**** Entries shown ****

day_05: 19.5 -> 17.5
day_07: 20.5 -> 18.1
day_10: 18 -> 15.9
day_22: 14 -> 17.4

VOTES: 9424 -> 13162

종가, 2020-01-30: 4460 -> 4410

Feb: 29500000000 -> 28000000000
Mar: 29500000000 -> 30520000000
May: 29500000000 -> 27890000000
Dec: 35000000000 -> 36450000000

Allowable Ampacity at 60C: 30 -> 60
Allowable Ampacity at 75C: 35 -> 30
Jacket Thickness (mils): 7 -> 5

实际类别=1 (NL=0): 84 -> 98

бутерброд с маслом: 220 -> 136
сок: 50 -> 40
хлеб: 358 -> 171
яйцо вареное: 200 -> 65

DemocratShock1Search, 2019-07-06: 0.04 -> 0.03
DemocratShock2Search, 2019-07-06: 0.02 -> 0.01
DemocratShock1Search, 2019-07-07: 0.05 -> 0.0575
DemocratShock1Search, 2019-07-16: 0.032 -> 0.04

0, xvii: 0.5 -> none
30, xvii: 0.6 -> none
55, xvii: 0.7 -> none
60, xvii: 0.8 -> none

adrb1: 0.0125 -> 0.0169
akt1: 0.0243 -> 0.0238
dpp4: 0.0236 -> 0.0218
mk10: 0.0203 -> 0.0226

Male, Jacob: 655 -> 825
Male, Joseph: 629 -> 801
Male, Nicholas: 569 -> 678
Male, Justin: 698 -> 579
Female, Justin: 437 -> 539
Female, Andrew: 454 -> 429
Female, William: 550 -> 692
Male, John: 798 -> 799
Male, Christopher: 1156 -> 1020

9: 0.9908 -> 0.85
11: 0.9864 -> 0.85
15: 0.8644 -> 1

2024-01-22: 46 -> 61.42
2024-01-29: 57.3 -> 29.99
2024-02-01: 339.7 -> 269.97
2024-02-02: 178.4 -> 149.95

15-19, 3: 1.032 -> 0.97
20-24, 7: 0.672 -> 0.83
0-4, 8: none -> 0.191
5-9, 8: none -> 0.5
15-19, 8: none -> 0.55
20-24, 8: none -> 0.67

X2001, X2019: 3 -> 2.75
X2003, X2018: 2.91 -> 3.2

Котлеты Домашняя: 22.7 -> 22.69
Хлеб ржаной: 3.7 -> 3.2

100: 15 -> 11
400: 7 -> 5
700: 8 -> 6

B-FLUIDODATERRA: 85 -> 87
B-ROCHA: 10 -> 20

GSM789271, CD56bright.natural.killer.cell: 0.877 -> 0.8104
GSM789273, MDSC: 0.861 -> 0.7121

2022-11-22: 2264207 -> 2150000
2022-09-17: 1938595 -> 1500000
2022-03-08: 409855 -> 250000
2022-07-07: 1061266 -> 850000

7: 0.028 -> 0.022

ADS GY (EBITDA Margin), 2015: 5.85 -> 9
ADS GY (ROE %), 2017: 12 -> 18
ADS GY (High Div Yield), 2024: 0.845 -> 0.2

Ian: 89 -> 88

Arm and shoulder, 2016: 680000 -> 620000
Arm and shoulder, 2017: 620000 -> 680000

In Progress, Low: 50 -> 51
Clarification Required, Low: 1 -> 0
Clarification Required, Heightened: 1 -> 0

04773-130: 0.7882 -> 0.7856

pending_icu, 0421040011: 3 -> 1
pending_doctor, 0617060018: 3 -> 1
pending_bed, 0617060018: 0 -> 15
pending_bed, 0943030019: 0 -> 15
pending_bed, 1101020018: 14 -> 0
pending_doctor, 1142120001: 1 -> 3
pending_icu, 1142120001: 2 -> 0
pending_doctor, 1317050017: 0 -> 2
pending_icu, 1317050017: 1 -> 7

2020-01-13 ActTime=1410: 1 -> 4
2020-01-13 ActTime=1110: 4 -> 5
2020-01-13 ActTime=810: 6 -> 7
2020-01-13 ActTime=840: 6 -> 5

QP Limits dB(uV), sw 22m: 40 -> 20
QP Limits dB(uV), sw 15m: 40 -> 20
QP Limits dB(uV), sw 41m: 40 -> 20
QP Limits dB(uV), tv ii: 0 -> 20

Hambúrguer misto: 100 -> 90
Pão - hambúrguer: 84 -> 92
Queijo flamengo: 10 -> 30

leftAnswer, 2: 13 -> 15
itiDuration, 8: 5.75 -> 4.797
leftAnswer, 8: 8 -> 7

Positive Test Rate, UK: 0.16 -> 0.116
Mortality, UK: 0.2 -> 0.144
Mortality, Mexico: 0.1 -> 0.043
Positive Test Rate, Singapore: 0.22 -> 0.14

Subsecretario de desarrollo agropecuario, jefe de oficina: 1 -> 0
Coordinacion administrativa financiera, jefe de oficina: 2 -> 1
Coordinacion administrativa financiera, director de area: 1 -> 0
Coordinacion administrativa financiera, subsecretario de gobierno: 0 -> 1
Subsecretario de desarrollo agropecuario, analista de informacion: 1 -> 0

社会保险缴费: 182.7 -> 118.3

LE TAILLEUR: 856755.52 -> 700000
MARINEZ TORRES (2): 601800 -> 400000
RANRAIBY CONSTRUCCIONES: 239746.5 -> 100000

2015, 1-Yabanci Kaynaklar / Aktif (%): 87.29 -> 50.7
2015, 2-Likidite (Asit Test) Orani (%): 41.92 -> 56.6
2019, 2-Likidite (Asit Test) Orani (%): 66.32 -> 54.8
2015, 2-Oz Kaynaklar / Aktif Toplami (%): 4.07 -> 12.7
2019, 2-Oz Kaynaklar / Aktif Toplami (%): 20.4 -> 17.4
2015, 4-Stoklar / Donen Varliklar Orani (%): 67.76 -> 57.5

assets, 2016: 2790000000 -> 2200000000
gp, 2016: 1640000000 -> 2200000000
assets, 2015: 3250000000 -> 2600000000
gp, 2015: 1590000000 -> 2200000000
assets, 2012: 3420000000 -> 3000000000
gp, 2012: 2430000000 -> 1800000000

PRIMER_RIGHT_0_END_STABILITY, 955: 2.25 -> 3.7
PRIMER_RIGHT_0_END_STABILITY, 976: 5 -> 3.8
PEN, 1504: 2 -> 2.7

****

In the entries above, find the line with "社会保险缴费: 182.7 -> 118.3" and the line with "2019, 2-Likidite (Asit", then restate word for word both of them and every line between, with nothing more.

社会保险缴费: 182.7 -> 118.3

LE TAILLEUR: 856755.52 -> 700000
MARINEZ TORRES (2): 601800 -> 400000
RANRAIBY CONSTRUCCIONES: 239746.5 -> 100000

2015, 1-Yabanci Kaynaklar / Aktif (%): 87.29 -> 50.7
2015, 2-Likidite (Asit Test) Orani (%): 41.92 -> 56.6
2019, 2-Likidite (Asit Test) Orani (%): 66.32 -> 54.8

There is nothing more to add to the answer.